Tuesday, 15 July 2014

Franz Liszt


As a pianist, Liszt was, from all reliable accounts, among the greatest, if not the greatest, there has ever been. His compositions have taken longer to win a rightful place, but they are now recognized as occupying a high place for their own virtues as well as for their undoubted influence on Wagner, R. Strauss, and subsequent composers. The piano works are in a category of their own, the symphonic poems developed a new art form, the symphonies are compelling and imaginative, the religious works are moving and visionary, and the songs hold their own in high company. He remains a romantic enigma of a musician, a genius with the touch of the charlatan, a virtuoso with the flair of an actor- manager, a man generous to colleagues and to the young. His championship of Wagner (unlike Mendelssohn) in the Weimar years, with its subsequent effect on Brahms and Schumann, thereby causing the great schism in 19th century music, had incalculable results on the art. (From The Concise Oxford Dictionary of Music, Michael Kennedy).
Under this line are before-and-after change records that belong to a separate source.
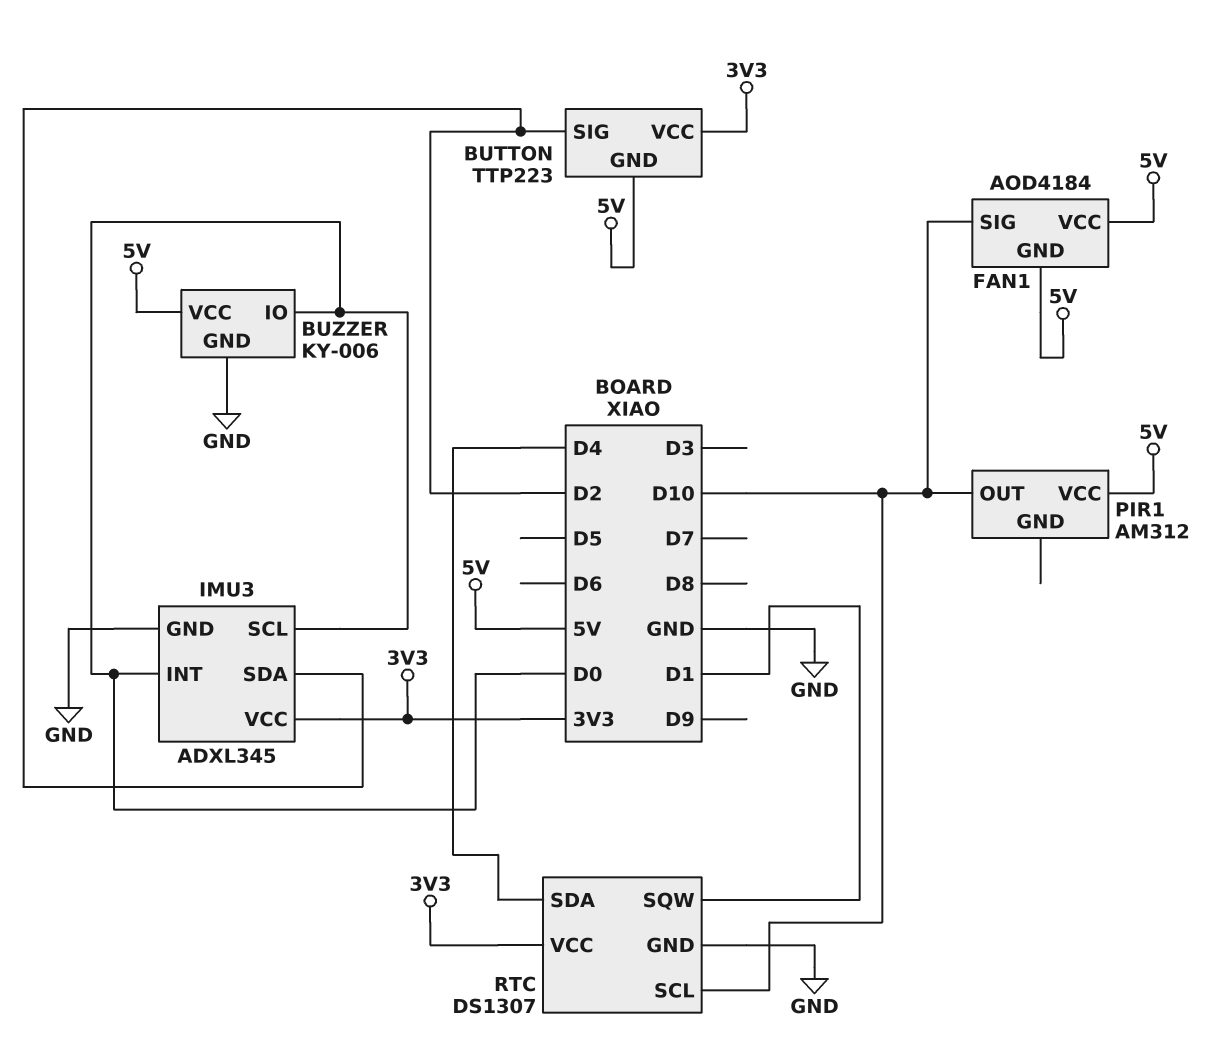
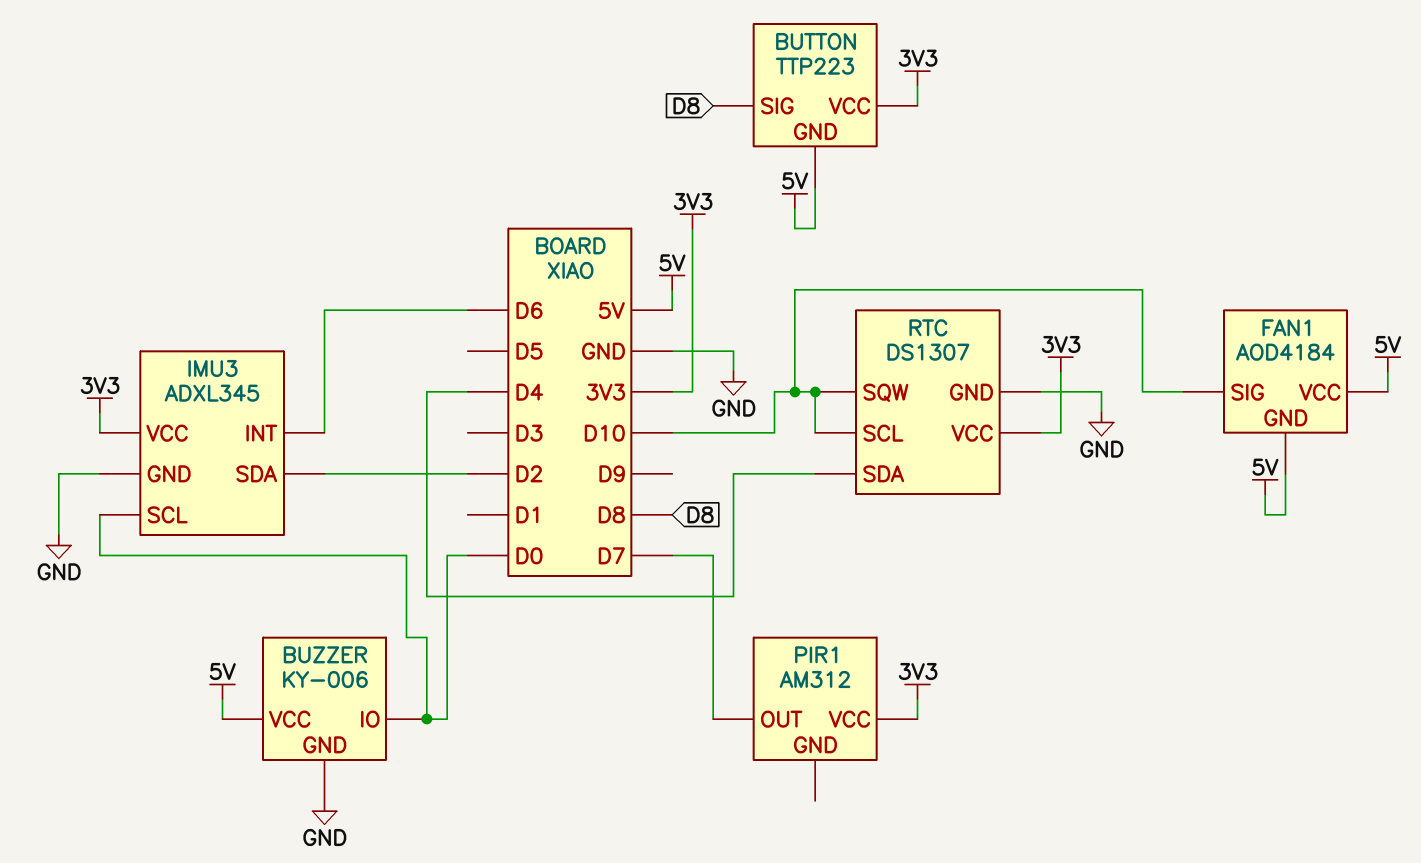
BUTTON pin SIG: D2 -> D8
IMU3 pin INT: D0 -> D6
PIR1 pin OUT: D10 -> D7
PIR1 pin VCC: 5V -> 3V3
RTC pin SQW: D1 -> D10

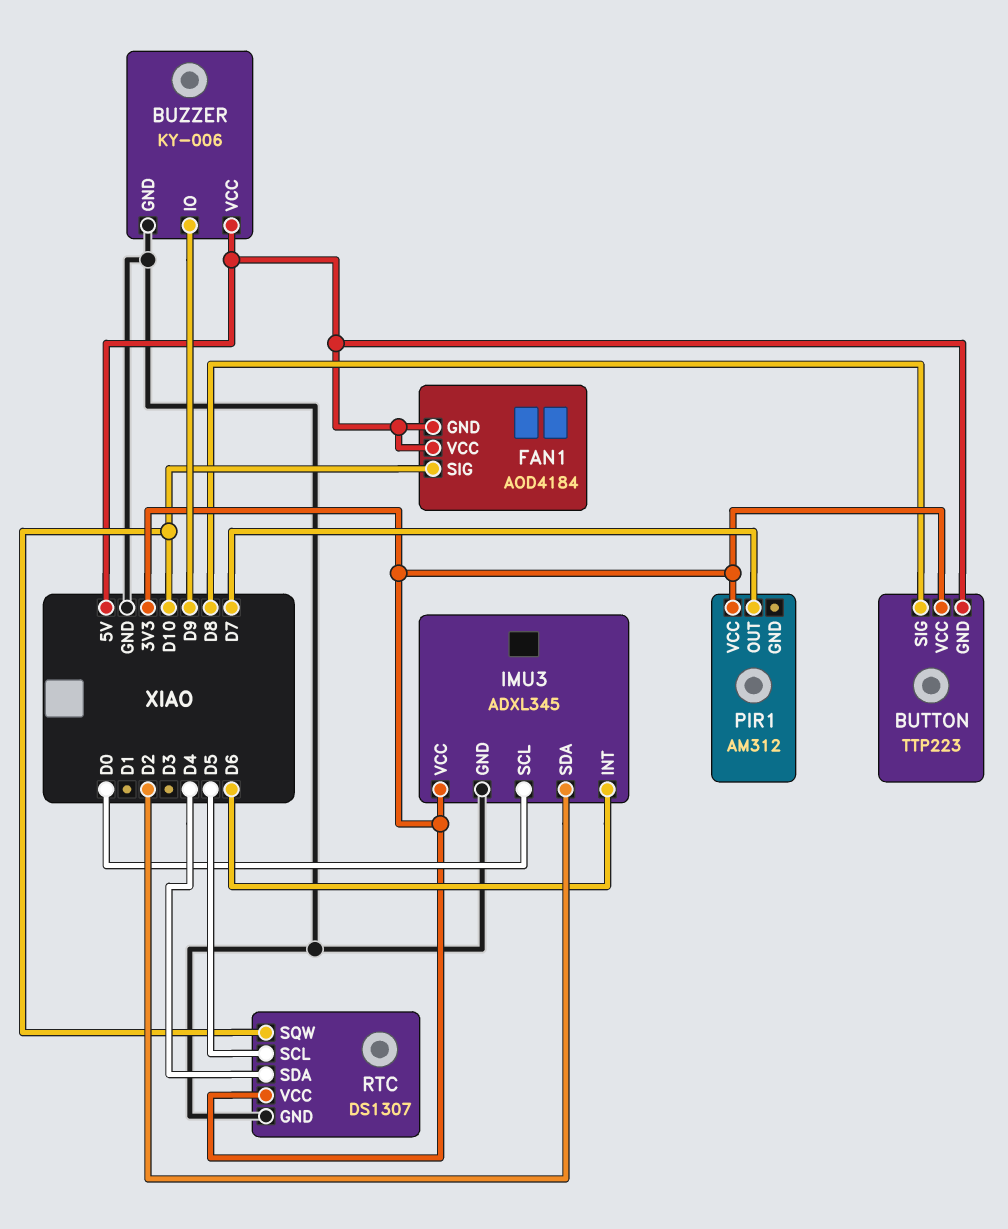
BUZZER pin IO: D0 -> D9
RTC pin SCL: D10 -> D5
Liszt’s hands were long and narrow, and lack of webbing between the fingers allowed him to take wide stretches with comparative ease. Because his fingertips were blunted rather than tapered, they gave maximum traction across the surface of the keyboard. Another physical advantage for Liszt was that his fourth fingers were unusually flexible, and this made it easier for him to play shimmering textures with several things going on inside the same hand simultaneously. His keyboard textures often assume that the player can stretch a 10th without difficulty. Liszt’s fingerings are of absorbing interest. They arise naturally from the keyboard and from the anatomy of the human hand. The layout of the double-3rds scale in the Sixth ‘Paganini’ Study seems perverse, until we consider the alternatives. Liszt forms the hand into a two-pronged fork (second and fourth fingers only), an unusual shape which permits him to move across the keyboard at high velocity.


In autumn and winter 1834–35, Liszt made the acquaintance of George Sand (the same George Sand who also had a relationship with Chopin). And rumours soon began that Liszt and George Sand having an intimate affair with each other. Later that same month, in order to defend herself George Sand tried to get Liszt to vouch for her innocence, but he had disappeared and two letters to him were not answered. In letters to the Abbé de Lamennais and to Marie d'Agoult of January 14 1835, Liszt had announced that he would leave Paris for a voyage the following day. Afterwards, for the whole period of January 15 until the end of February 1835, he seemed to have vanished from the face of the earth.